Ischaemia may increase or decrease neuromyotonia.20 2Acute hypoxia produces hyperpolarisation but at a later stage or after prolonged insult axons fire ectopically, in high frequency bursts. The most proximal part of the nerve is more liable to fire repetitively.21 Hyperventilation leading to decreased serum ionised calcium and alkalosis enhances neuromyotonia.22 In healthy subjects hypocalcaemia and ischaemia produce spasms with repetitive firing of motor units.23 The mechanism of ischaemia induced spasm is probably different from neuromyotonia although they both could be present in the same patient.24 Salbutamol activates sodium-potassium transport in skeletal muscle producing hyperpolarisation and hypokalaemia but it is not clear if a similar effect is seen in the nerve membrane and if this leads to hyperexcitability at a later stage.25
The selective flexion of just the middle and ring fingers is curious because the neuromyotonic discharges affect the whole of flexor digitorum superficialis muscle. There are two possible anatomical explanations.26 Firstly, the additional extensor muscles (extensor digiti minimi and extensor indices) of the little and index finger may prevent their involuntary flexion. Secondly the flexor digitorum superficialis muscle fibres are divided into superficial and deep layers ending in the tendons of ring and middle, and index and little fingers, respectively. There is a similar arrangement for their tendons behind the flexor retinaculum. It is tempting to speculate that this superficial location of the flexor muscle fibres and tendons may make them more susceptible to irritation, enhancing the clinical manifestation of neuromyotonia in the middle and ring fingers. An awareness of this anatomical division during botulinum toxin injection in the flexor digitorum superficialis muscles is important because if the neuromuscular blockade involves the whole muscle, although the flexion deformity improves, the resulting weakness of the index flexor causes weakness of pinch grip and increased functional disability. This may be avoidable if the injection is given, in small dosage, in the superficial layer of the flexor digitorum superficialis muscles sparing the index and little finger flexors.

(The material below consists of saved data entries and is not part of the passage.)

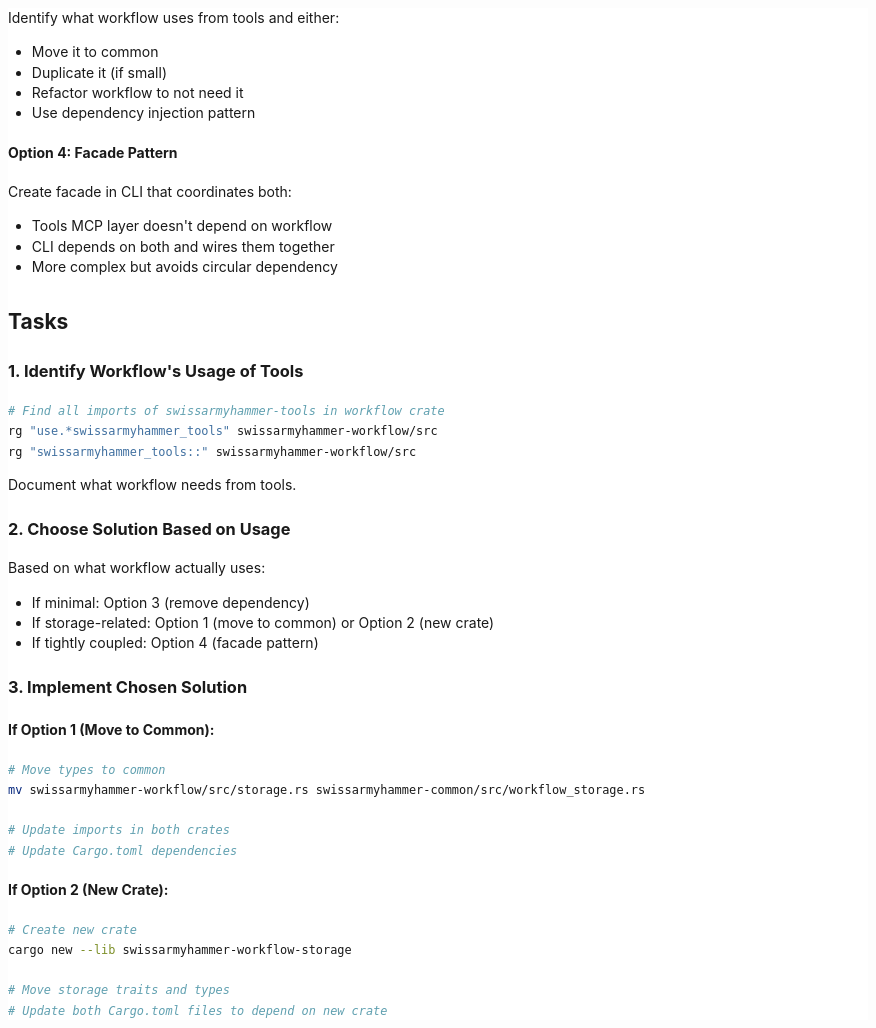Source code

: Identify what workflow uses from tools and either:
- Move it to common
- Duplicate it (if small)
- Refactor workflow to not need it
- Use dependency injection pattern

#### Option 4: Facade Pattern

Create facade in CLI that coordinates both:
- Tools MCP layer doesn't depend on workflow
- CLI depends on both and wires them together
- More complex but avoids circular dependency

## Tasks

### 1. Identify Workflow's Usage of Tools

```bash
# Find all imports of swissarmyhammer-tools in workflow crate
rg "use.*swissarmyhammer_tools" swissarmyhammer-workflow/src
rg "swissarmyhammer_tools::" swissarmyhammer-workflow/src
```

Document what workflow needs from tools.

### 2. Choose Solution Based on Usage

Based on what workflow actually uses:
- If minimal: Option 3 (remove dependency)
- If storage-related: Option 1 (move to common) or Option 2 (new crate)
- If tightly coupled: Option 4 (facade pattern)

### 3. Implement Chosen Solution

#### If Option 1 (Move to Common):

```bash
# Move types to common
mv swissarmyhammer-workflow/src/storage.rs swissarmyhammer-common/src/workflow_storage.rs

# Update imports in both crates
# Update Cargo.toml dependencies
```

#### If Option 2 (New Crate):

```bash
# Create new crate
cargo new --lib swissarmyhammer-workflow-storage

# Move storage traits and types
# Update both Cargo.toml files to depend on new crate
```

The extraordinary similarity of our two patients suggests a common aetiology. We think that this is a novel form of focal neuromyotonia probably confined to elderly people. A combination of factors such as local nerve root damage, chronic hypoxia, and salbutamol use may be contributing. We are uncertain if these two patients are a rarity or whether some similar patients could be found incorrectly diagnosed as having Dupuytren's contracture. In elderly patients with unexplained abnormal finger posture, focal neuromyotonia needs to be considered.